5. Code for SageMaker Processing Job

import os
import sys
import subprocess

subprocess.check_call(
    [
        sys.executable,
        "-m",
        "pip",
        "install",
        "-r",
        "/opt/ml/processing/code/requirements.txt",
    ]
)
import torch
from sentence_transformers import SentenceTransformer
from PIL import Image
import numpy


def processor(input_dir, output_dir , folder):
    print("Loading model.....")
    model = SentenceTransformer("clip-ViT-B-32")
    print("Model loaded")
    device = "cuda" if torch.cuda.is_available() else "cpu"
    model = model.to(device)
    print(f"Using device: {device}")

    
    image_paths = os.listdir(os.path.join(input_dir))
    images = []
    for image_path in image_paths:
        image = Image.open(os.path.join(input_dir, image_path))
        images.append(image)

    embeddings = model.encode(images)

    numpy.save(os.path.join(output_dir, f"{folder}.npy"), embeddings)
    print(f"Embeddings for {folder} saved")

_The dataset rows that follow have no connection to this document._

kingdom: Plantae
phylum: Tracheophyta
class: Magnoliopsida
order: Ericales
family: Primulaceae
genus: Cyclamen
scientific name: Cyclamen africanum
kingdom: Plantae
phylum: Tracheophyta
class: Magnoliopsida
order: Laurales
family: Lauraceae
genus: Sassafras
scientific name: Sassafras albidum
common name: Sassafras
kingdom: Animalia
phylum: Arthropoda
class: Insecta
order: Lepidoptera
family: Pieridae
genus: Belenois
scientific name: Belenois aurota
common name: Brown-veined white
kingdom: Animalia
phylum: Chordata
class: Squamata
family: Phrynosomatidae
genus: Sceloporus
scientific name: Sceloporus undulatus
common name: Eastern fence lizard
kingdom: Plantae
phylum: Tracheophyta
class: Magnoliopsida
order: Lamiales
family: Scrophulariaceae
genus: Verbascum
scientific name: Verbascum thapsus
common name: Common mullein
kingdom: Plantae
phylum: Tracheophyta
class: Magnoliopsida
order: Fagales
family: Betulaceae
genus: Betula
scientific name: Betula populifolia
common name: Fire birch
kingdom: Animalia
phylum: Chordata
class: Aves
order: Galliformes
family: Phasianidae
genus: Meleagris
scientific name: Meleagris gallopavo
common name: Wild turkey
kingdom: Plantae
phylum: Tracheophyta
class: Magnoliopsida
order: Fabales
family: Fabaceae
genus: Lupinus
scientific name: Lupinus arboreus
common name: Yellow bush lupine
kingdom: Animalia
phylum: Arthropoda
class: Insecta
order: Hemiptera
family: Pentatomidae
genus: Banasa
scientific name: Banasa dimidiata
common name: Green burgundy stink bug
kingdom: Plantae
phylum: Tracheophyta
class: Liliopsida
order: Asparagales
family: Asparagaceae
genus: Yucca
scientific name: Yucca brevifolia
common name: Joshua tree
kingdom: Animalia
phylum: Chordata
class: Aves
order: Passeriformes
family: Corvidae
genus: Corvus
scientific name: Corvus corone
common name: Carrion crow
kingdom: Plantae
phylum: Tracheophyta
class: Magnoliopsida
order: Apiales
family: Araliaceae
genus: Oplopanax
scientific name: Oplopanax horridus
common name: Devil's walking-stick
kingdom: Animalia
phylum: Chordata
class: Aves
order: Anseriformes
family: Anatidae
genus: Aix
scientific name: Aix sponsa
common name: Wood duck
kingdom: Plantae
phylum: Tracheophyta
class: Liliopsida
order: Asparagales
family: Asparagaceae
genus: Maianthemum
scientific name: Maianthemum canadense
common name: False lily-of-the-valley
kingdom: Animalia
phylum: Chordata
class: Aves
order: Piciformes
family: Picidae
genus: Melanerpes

if __name__ == "__main__":
    input_dir = "/opt/ml/processing/input"
    output_dir = "/opt/ml/processing/output"

    # Local testing
    # input_dir = "./dataset/keyframes/L01_V001"
    # output_dir = "./dataset/output"
    s3_out_dir = os.environ.get('S3_OUTDIR')
    if s3_out_dir is None:
        raise ValueError("S3_OUTDIR environment variable is not set")

    print("Starting processing.....")

    processor(input_dir, output_dir , s3_out_dir)

    print("Processing complete")
  1. The requirements.txt file contains the required libraries for the processing job.
sentence_transformers
pillow